**Ausgewählter Text**
--

1960, mitten im Kalten Krieg: Spirou und Fantasio eskortieren eine Kutsche, die einen übergelaufenen sowjetischen Wissenschaftler unauffällig von Istanbul zur Gartenschau nach Rotterdam befördern soll.

© Carlsen Verlag

Offiziell ahmt dabei die Kutsche nur in einem weihevollen wissenschaftlichen Reenactment den Weg der ersten Tulpenzwiebel nach, die 500 Jahre vorher in den Niederlanden ankam. Nicht ganz unwesentliche Probleme bei diesem Plan: a) ganz Europa wimmelt von aufgescheuchten Spionen auf der Jagd nach dem Überläufer, b) der für die offizielle Aufgabe der Kutsche zuständige Wissenschaftler nimmt seine Aufgabe, eine Tulpenzwiebel auf historisch korrekte Weise zu begleiten und zu beschützen, extrem ernst, c) auf dem ganzen Kontinent besitzt niemand mehr als eine Handvoll Gehirnzellen, und das schließt unsere Helden mit ein.

--

**Inhalt des Datensatzes**

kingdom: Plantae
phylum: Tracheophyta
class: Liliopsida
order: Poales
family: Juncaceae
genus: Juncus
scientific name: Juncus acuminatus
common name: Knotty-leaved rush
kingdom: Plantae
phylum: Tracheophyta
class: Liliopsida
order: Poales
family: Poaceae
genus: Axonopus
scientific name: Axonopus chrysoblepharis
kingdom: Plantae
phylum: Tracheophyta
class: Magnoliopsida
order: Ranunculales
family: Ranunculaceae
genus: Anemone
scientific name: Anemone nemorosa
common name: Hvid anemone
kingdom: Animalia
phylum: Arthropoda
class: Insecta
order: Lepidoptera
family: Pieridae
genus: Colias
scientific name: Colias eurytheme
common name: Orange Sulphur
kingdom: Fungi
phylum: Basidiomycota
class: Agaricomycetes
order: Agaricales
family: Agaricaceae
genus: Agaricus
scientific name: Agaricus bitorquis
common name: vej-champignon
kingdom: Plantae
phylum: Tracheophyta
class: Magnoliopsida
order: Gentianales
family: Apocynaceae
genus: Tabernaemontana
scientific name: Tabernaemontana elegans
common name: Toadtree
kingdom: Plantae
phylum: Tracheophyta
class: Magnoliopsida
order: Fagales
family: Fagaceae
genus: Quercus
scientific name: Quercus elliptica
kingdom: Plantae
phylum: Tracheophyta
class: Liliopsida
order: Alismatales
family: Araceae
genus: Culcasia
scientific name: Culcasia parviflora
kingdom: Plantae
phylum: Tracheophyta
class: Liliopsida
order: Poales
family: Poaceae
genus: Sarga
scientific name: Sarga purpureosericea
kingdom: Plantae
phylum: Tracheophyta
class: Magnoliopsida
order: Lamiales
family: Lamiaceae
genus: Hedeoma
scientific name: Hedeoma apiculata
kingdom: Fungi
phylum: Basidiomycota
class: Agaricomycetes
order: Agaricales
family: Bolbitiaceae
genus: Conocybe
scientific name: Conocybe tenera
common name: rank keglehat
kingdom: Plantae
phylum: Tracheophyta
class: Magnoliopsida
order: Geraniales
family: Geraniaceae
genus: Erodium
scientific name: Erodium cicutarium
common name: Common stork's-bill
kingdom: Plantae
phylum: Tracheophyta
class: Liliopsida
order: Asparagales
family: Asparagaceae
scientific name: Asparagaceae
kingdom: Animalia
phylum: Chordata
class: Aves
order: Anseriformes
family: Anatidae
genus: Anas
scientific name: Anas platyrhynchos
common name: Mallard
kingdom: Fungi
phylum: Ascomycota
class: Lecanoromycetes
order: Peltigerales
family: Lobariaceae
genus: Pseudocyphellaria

--

**Ziel der Aufgabe**
Zitieren Sie aus dem Text über Spirou und Fantasio wortgetreu die Passage, die bei „1960, mitten im“ einsetzt und bei „Helden mit ein.“ aufhört.

**Schriftliche Antwort**
1960, mitten im Kalten Krieg: Spirou und Fantasio eskortieren eine Kutsche, die einen übergelaufenen sowjetischen Wissenschaftler unauffällig von Istanbul zur Gartenschau nach Rotterdam befördern soll.

© Carlsen Verlag

Offiziell ahmt dabei die Kutsche nur in einem weihevollen wissenschaftlichen Reenactment den Weg der ersten Tulpenzwiebel nach, die 500 Jahre vorher in den Niederlanden ankam. Nicht ganz unwesentliche Probleme bei diesem Plan: a) ganz Europa wimmelt von aufgescheuchten Spionen auf der Jagd nach dem Überläufer, b) der für die offizielle Aufgabe der Kutsche zuständige Wissenschaftler nimmt seine Aufgabe, eine Tulpenzwiebel auf historisch korrekte Weise zu begleiten und zu beschützen, extrem ernst, c) auf dem ganzen Kontinent besitzt niemand mehr als eine Handvoll Gehirnzellen, und das schließt unsere Helden mit ein.